Delirium a risk factor for death and dementia, finds Australian study
By Rebecca Jenkins
Delirium is a strong risk factor for death and incident dementia among older adults, a large Australian retrospective cohort study finds.
Observational studies had found an association between delirium and dementia, but the strength and nature of the link remained unclear, researchers wrote in the BMJ.
To further examine the association they used large-scale hospital administrative data from public and private hospitals in New South Wales between July 2001 and March 2020, extracting data for 650,590 hospital patients aged 65 years or older.
Patients with dementia at baseline were excluded, with researchers then identifying delirium and no delirium pairs by matching personal and clinical characteristics.
The study included 55,211 matched pairs with a mean age of 83.4 years, with men making up 48% of the cohort.
Collectively, 58% of patients died and 17% had a newly reported dementia diagnosis during 5.25 years of follow up. Patients with at least one episode of delirium had a 39% higher risk of death and a three times higher risk of incident dementia, the researchers reported.
There was a dose-response relationship with each additional episode of delirium increasing the risk of dementia by 20%.
In addition, the association between delirium and incident dementia seemed to be stronger among men than women.
‘These associations were observed in a large scale dataset and were robust to several tests of bias and confounding, supporting the hypothesis that delirium has a strong independent effect on dementia risk in this clinical population,’ the researchers concluded.
‘The clinical implications of delirium as a potentially modifiable risk factor for dementia are substantial.’
Study senior author Dr Emily Gordon, Geriatrician and Senior Research Fellow at the Centre for Health Services Research at the University of Queensland, Brisbane, said previous research had shown patients with delirium faced a higher risk of hospital complications, longer hospital stays and death.
‘But we, as clinicians, have also observed that many of our patients do not return to their previous level of cognitive function after an episode of delirium,’ she told Medicine Today.
‘In fact, the cognitive function of some patients just seems to keep deteriorating.’

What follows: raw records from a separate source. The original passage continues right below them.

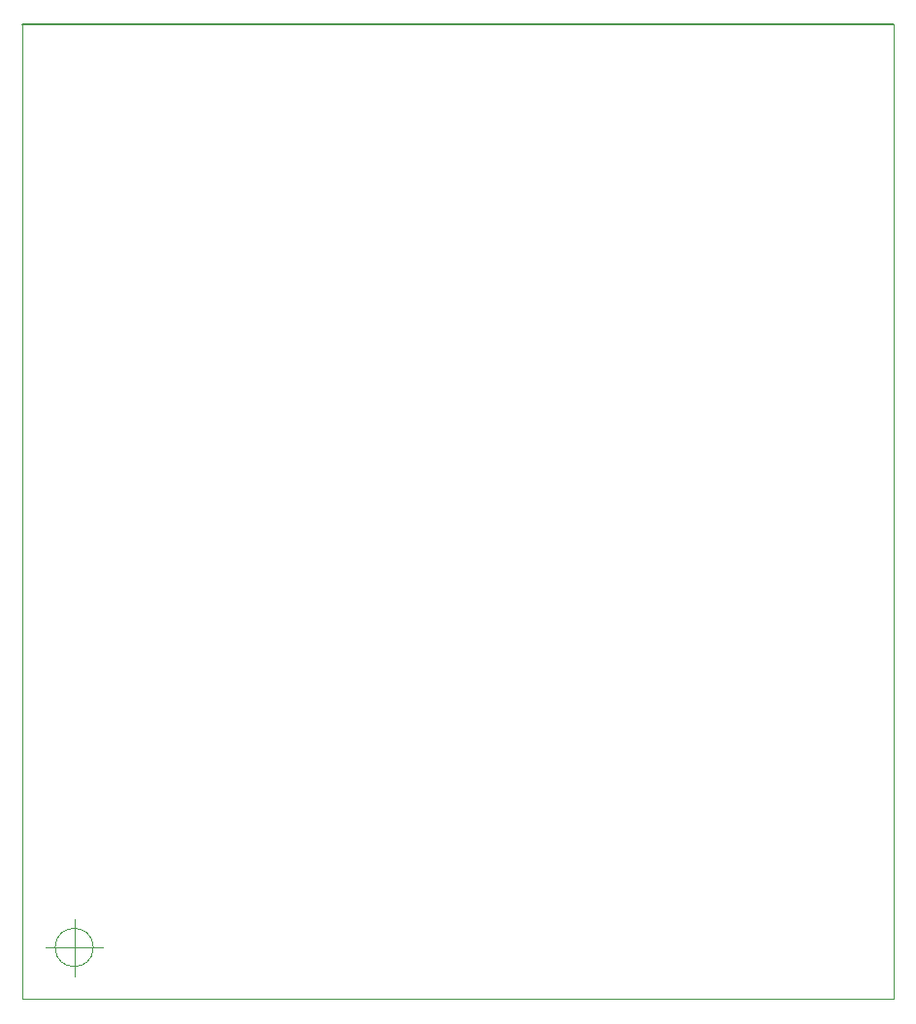
<source format=gbr>
G04 #@! TF.GenerationSoftware,KiCad,Pcbnew,5.1.6-c6e7f7d~87~ubuntu20.04.1*
G04 #@! TF.CreationDate,2020-08-21T16:01:03+01:00*
G04 #@! TF.ProjectId,beehive,62656568-6976-4652-9e6b-696361645f70,rev?*
G04 #@! TF.SameCoordinates,Original*
G04 #@! TF.FileFunction,Profile,NP*
%FSLAX46Y46*%
G04 Gerber Fmt 4.6, Leading zero omitted, Abs format (unit mm)*
G04 Created by KiCad (PCBNEW 5.1.6-c6e7f7d~87~ubuntu20.04.1) date 2020-08-21 16:01:03*
%MOMM*%
%LPD*%
G01*
G04 APERTURE LIST*
G04 #@! TA.AperFunction,Profile*
%ADD10C,0.100000*%
G04 #@! TD*
G04 #@! TA.AperFunction,Profile*
%ADD11C,0.150000*%
G04 #@! TD*
G04 APERTURE END LIST*
D10*
X141166666Y-140500000D02*
G75*
G03*
X141166666Y-140500000I-1666666J0D01*
G01*
X137000000Y-140500000D02*
X142000000Y-140500000D01*
X139500000Y-138000000D02*
X139500000Y-143000000D01*
X135000000Y-60000000D02*
X135000000Y-145000000D01*
X211000000Y-145000000D02*
X211000000Y-60000000D01*
X211000000Y-145000000D02*
X135000000Y-145000000D01*
D11*
X135000000Y-60000000D02*
X211000000Y-60000000D01*
M02*

</source>
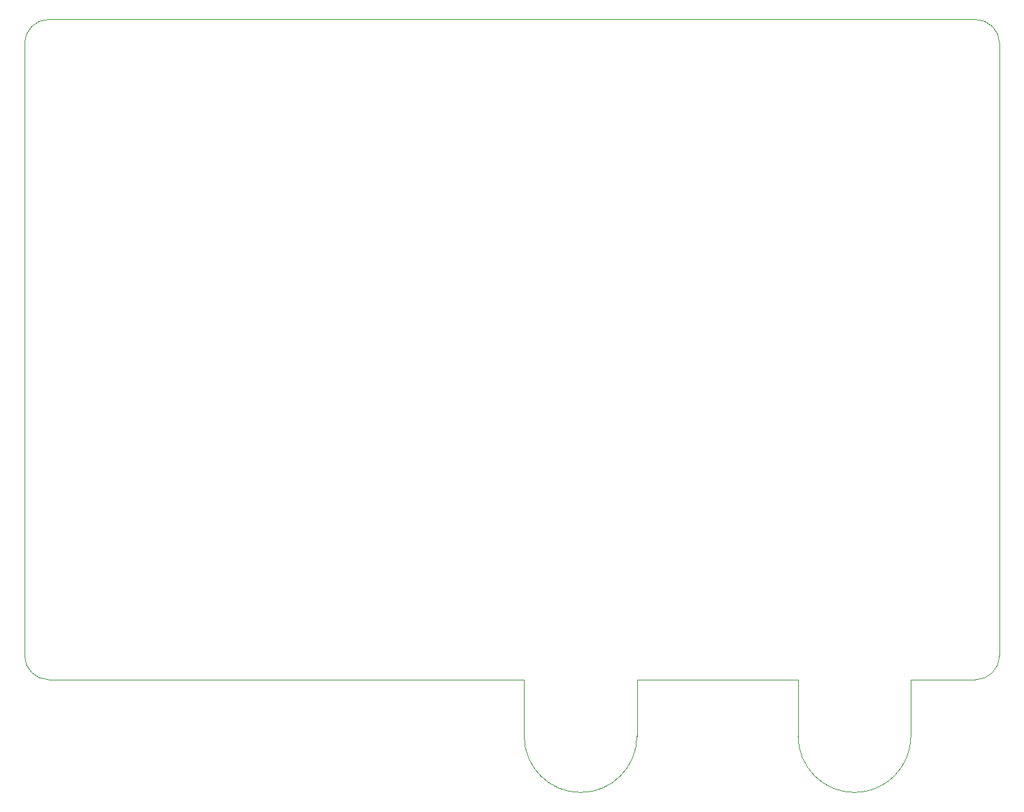
<source format=gbr>
%TF.GenerationSoftware,KiCad,Pcbnew,(5.1.7)-1*%
%TF.CreationDate,2021-03-06T18:12:56-08:00*%
%TF.ProjectId,eskate_bms,65736b61-7465-45f6-926d-732e6b696361,rev?*%
%TF.SameCoordinates,Original*%
%TF.FileFunction,Profile,NP*%
%FSLAX46Y46*%
G04 Gerber Fmt 4.6, Leading zero omitted, Abs format (unit mm)*
G04 Created by KiCad (PCBNEW (5.1.7)-1) date 2021-03-06 18:12:56*
%MOMM*%
%LPD*%
G01*
G04 APERTURE LIST*
%TA.AperFunction,Profile*%
%ADD10C,0.050000*%
%TD*%
G04 APERTURE END LIST*
D10*
X119000000Y-18000000D02*
G75*
G02*
X122000000Y-15000000I3000000J0D01*
G01*
X237000000Y-15000000D02*
G75*
G02*
X240000000Y-18000000I0J-3000000D01*
G01*
X240000000Y-94000000D02*
G75*
G02*
X237000000Y-97000000I-3000000J0D01*
G01*
X122000000Y-97000000D02*
G75*
G02*
X119000000Y-94000000I0J3000000D01*
G01*
X229000000Y-97000000D02*
X237000000Y-97000000D01*
X229000000Y-104000000D02*
X229000000Y-97000000D01*
X229000000Y-104000000D02*
G75*
G02*
X215000000Y-104000000I-7000000J0D01*
G01*
X215000000Y-97000000D02*
X215000000Y-104000000D01*
X195000000Y-97000000D02*
X215000000Y-97000000D01*
X195000000Y-104000000D02*
X195000000Y-97000000D01*
X195000000Y-104000000D02*
G75*
G02*
X181000000Y-104000000I-7000000J0D01*
G01*
X181000000Y-97000000D02*
X181000000Y-104000000D01*
X181000000Y-97000000D02*
X122000000Y-97000000D01*
X240000000Y-18000000D02*
X240000000Y-94000000D01*
X122000000Y-15000000D02*
X237000000Y-15000000D01*
X119000000Y-94000000D02*
X119000000Y-18000000D01*
M02*

</source>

Dr Gordon said the strength of the study findings and the dose-response effect were consistent with her clinical experience and she urged clinicians to consider delirium as a significant clinical event that carried important, long-term risks.
‘If a patient has had one episode or more of delirium, it is pertinent to monitor for cognitive decline, to optimise cognitive health (i.e. identify and treat other risk factors for dementia such as hypertension, diabetes, physical inactivity and so forth) and to be prepared to make a diagnosis of dementia if/when it occurs,’ she said.
Dr Gordon said she would like to see further research into the treatment of delirium as well as its prevention.
‘We often apply the same principles of care to treatment as to prevention, but the effectiveness of this is not quite clear,’ she added.